On the eve of World War II, a self-taught archaeologist was hired by a local woman to excavate her land. She thought it might contain Viking remnants. But what was unearthed in the ground was more significant than she could have imagined: Buried in the ground was a ship that lay 89-feet-wide and 35-feet-tall, filled with graves and bodies and jewels from the early Anglo-Saxon period. Carey Mulligan and Ralph Fiennes team up for this real-life discovery in “The Dig,” with a script by director Simon Stone and Maori Buffini, inspired by the events chronicled in John Preston’s book of the same name. The story isn’t as exciting as some other archaeology adventures—there are no ghosts, demons, or mummies—but if you dig past the layers of slow, sleepily paced melodrama, you might uncover a few gems along the way.
This is especially true in “The Dig’s” opening segment, set in an enormous country estate on the hottest of summer days in the England of 1939, a country doing its best to avoid the realization that it is on the verge of war. Planes circle the countryside like crows, but everyone in the small town of Sutton Hoo has their sights set on tea and crumpets, poetry and nature, peace and quiet. The widowed landowner, Edith Pretty (Mulligan), is curious about a mound of dirt on her property.
The man she chooses for the job is Basil Brown (Fiennes), an excavator for a local museum. He is undoubtedly a brilliant archaeologist and an expert in his region, taught by two generations of his own family. Still, his lack of education means he isn’t taken seriously by his colleagues, who call him “unorthodox and untrained.” Who knew you needed a Bachelor’s degree to dig holes?
He still connects with Edith, however, and starts to work with some of her servants. Gradually, his discovery—that Edith’s estate is a burial ground from the 15th century—is laid out. The film adds a host of subplots and characters, including Edith’s cousin, Rory (Johnny Flynn), who has enlisted in the air force, and newlywed archaeologists Stuart (Ben Chaplin) and Peggy (Lily James), all of whom roll up their sleeves to join the project.
This small but potentially monumental excavation serves as a framing device for conversations about the futility of man, as both the ancient ship and the coming war remind us that history is long and life is short. The filmmakers use all sorts of flourishes to spice up their nothing lasts forever message—from the fleeting romances to the spellbinding montages—yet it still comes off dull, uncinematic, like so many “based on a true story” films.

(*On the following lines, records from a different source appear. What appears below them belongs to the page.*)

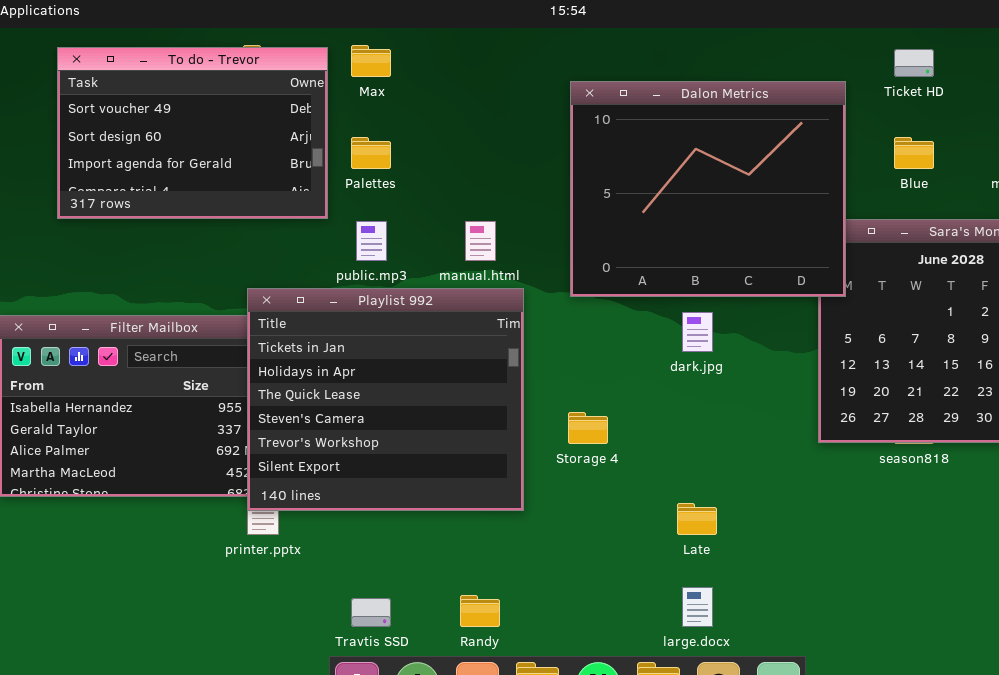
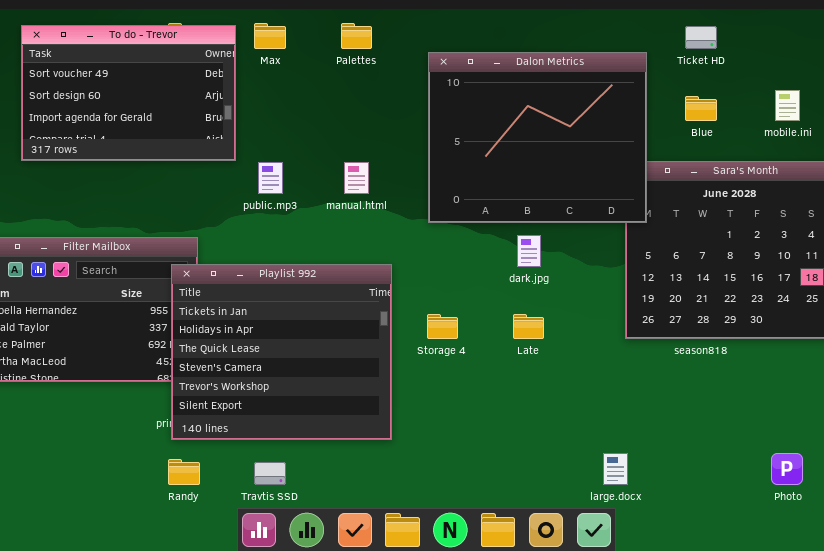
Palettes: [351,137,391,169] -> [341,23,372,49], moved
Playlist 992: [247,288,524,511] -> [171,264,392,440], moved
Late: [677,503,717,535] -> [513,314,544,339], moved
large.docx: [682,587,713,627] -> [603,453,628,485], moved
Randy: [460,595,500,627] -> [168,459,200,485], moved

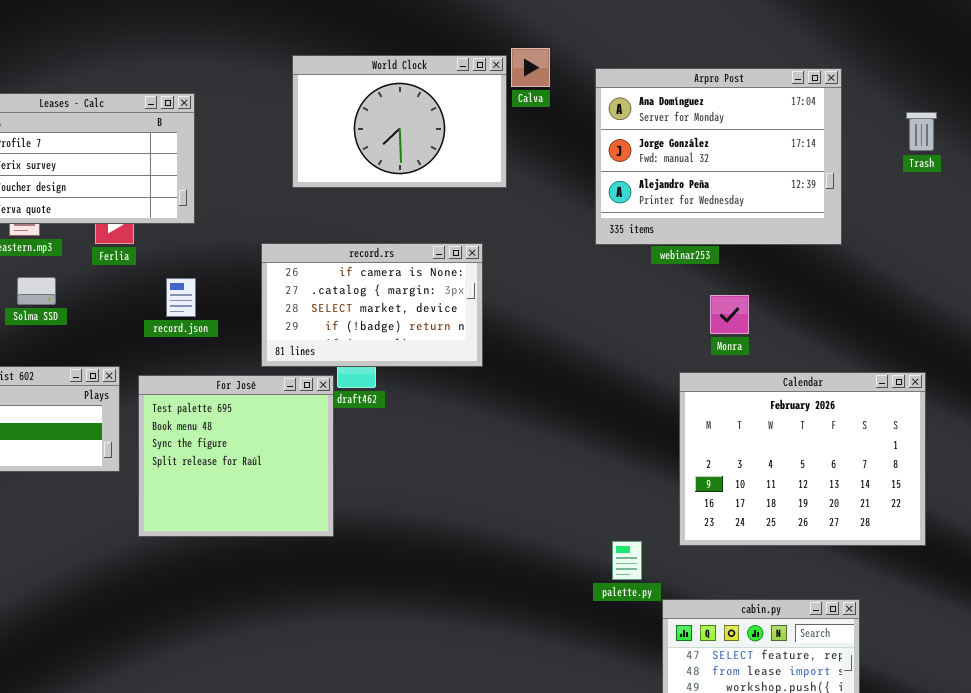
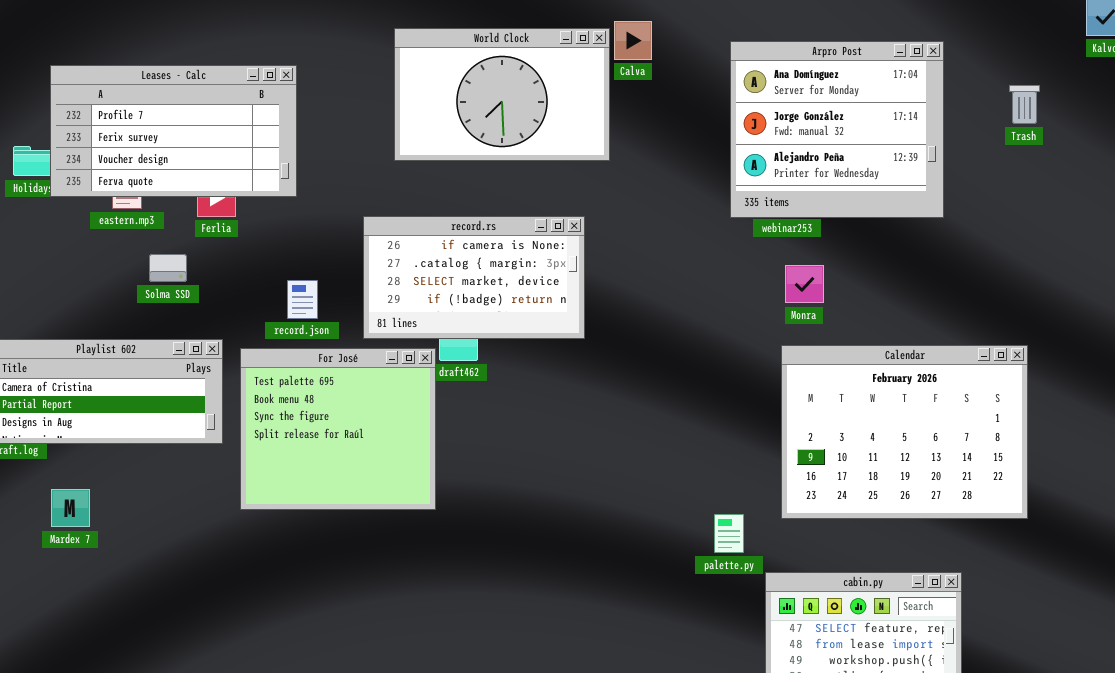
Arpro Post: [595,68,842,245] -> [730,41,944,218], resized
Solma SSD: [17,277,56,305] -> [149,254,187,282], moved
record.json: [166,278,196,317] -> [287,280,318,319], moved
Monra: [710,295,749,334] -> [785,265,824,303], moved

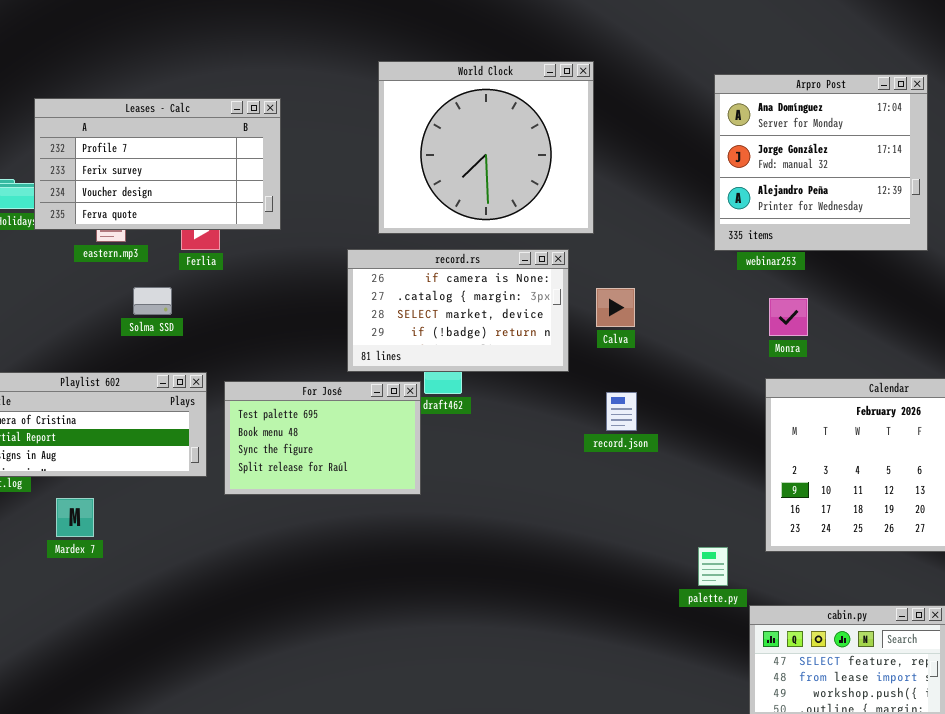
Calva: [614,21,652,60] -> [596,288,635,327], moved
World Clock: [394,28,610,161] -> [378,61,594,234], resized
record.json: [287,280,318,319] -> [606,392,637,431], moved
For José: [240,348,436,510] -> [224,381,421,495], resized
Mardex 7: [51,489,90,527] -> [56,498,94,537], moved

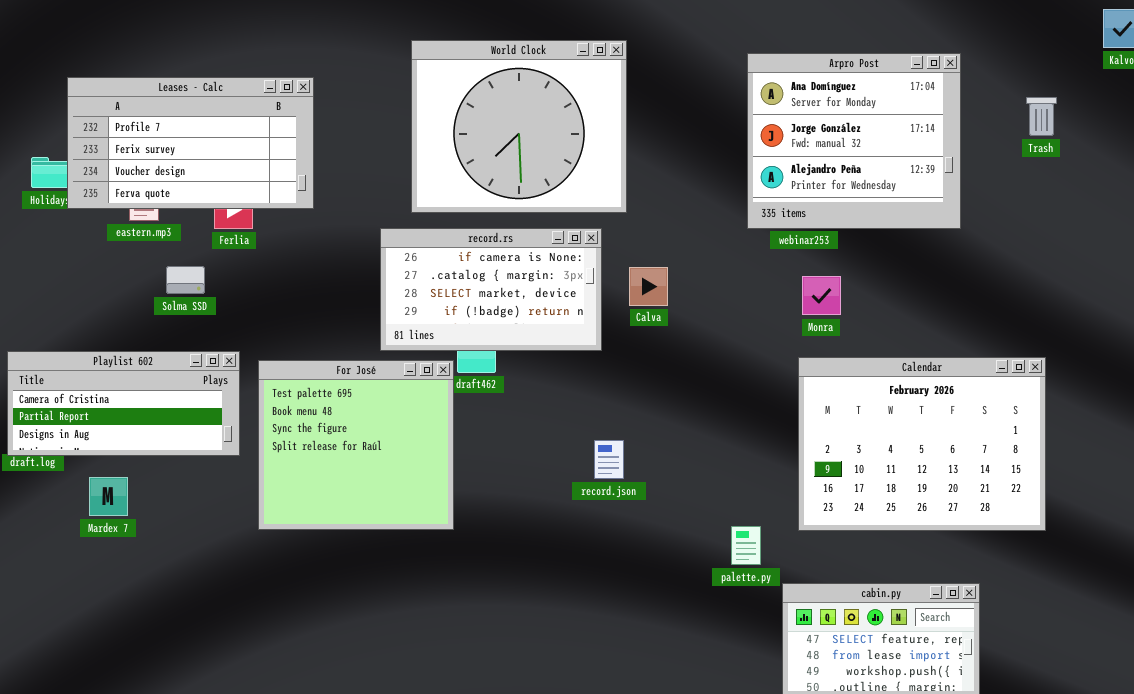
For José: [224,381,421,495] -> [258,360,454,530], resized
record.json: [606,392,637,431] -> [594,440,624,479], moved

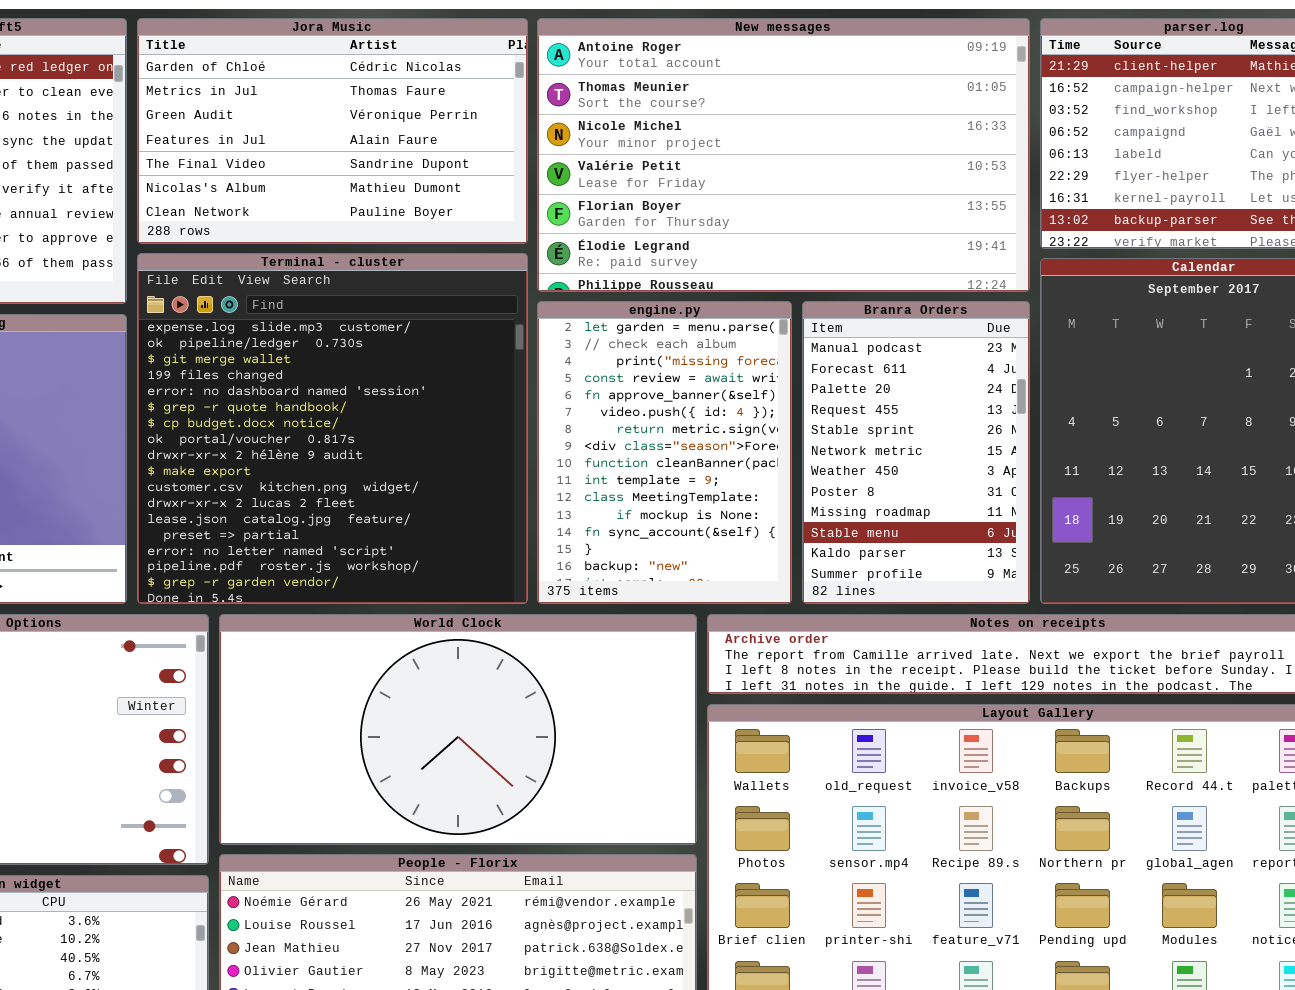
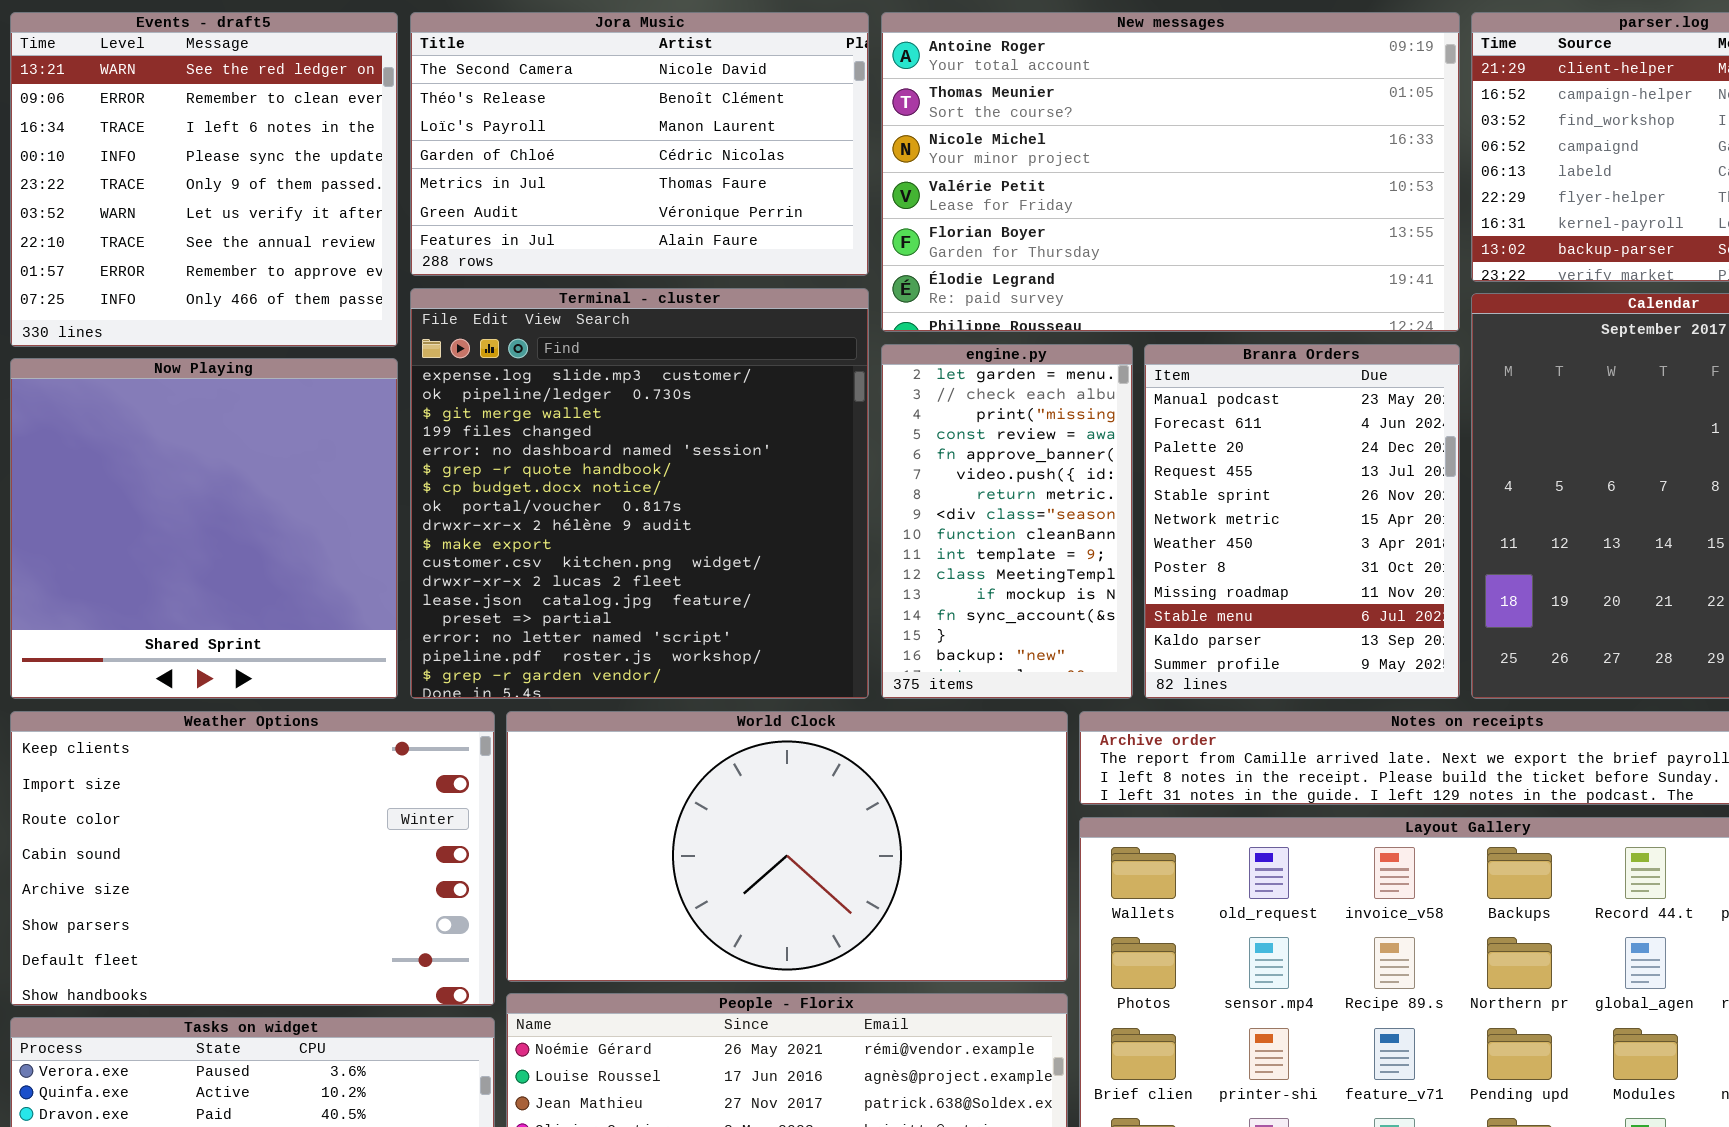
Jora Music: [137,18,528,244] -> [410,12,869,276], scrolled up 3 rows
engine.py: [537,301,792,604] -> [881,344,1133,699], resized
Branra Orders: [802,301,1030,604] -> [1144,344,1460,699], resized

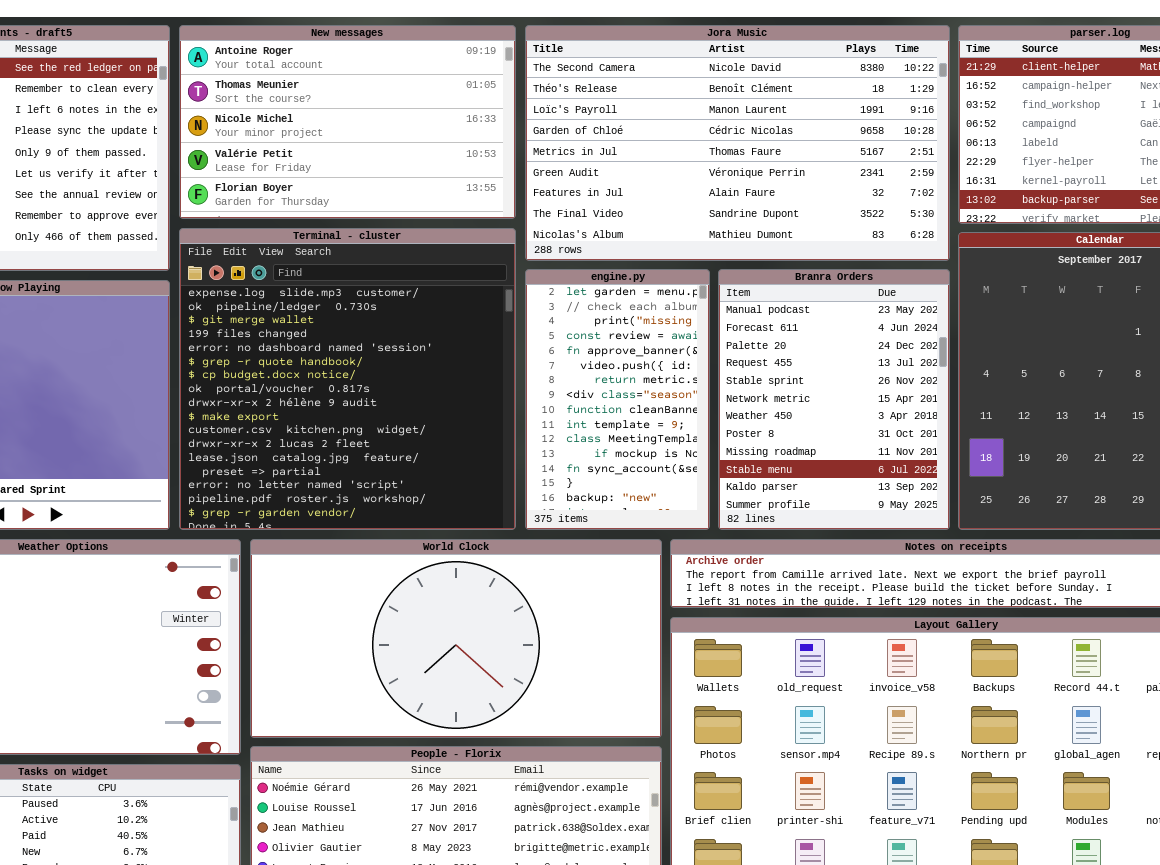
Jora Music: [410,12,869,276] -> [525,25,950,261], moved, resized
New messages: [881,12,1460,332] -> [179,25,516,219], moved, resized

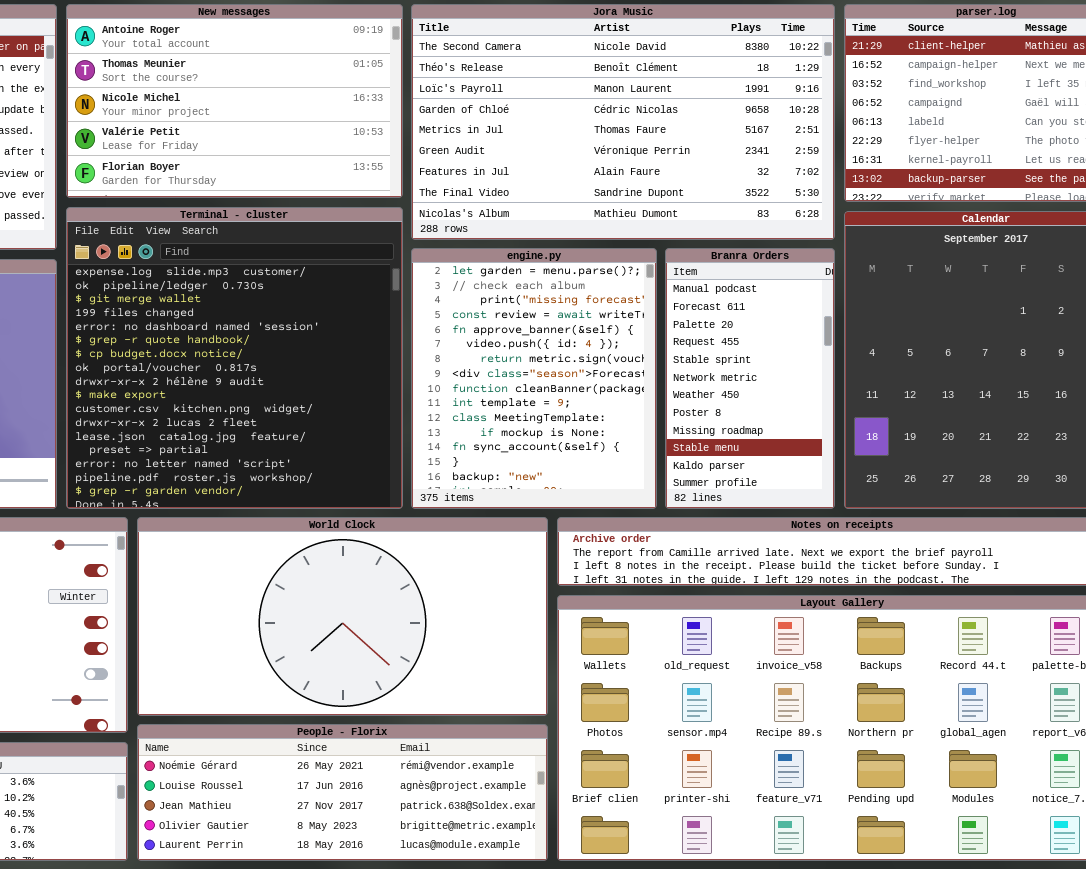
engine.py: [525,269,710,530] -> [411,248,657,509], resized
Branra Orders: [718,269,950,530] -> [665,248,835,509], resized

The character beats are predictable and perfunctory, and though the story is wrapped in a novel idea, it’s rather a snooze. What keeps “The Dig” from caving in completely is Mulligan’s performance as the fragile, yet determined Edith. She and Fiennes have an ease together on screen, but the amount of hanging around their characters do is truly surprising.
What’s rather unexpected is how slow and spineless their adventure is, and “The Dig” emphasizes their undertaking’s gradual nature. As they dig deeper and deeper, their journey becomes closer and closer to something along the lines of “Days of Heaven.” Some of the handheld, Terrence Malick-style compositions are elegant, the camera floating toward and away from the characters as if guided by a gust of wind, but after a while, it’s just a lot of sitting in fields.
“The Dig” details an interesting corner of archaeology and Dark Ages history, but the story is laden with meaningless scenes. Although the actors are a joy to watch (as always), honestly, Edith and Basil’s real-life story just isn’t that cinematic, and the film never makes their discovery feel like our own. [C-]
“The Dig” is available now on Netflix.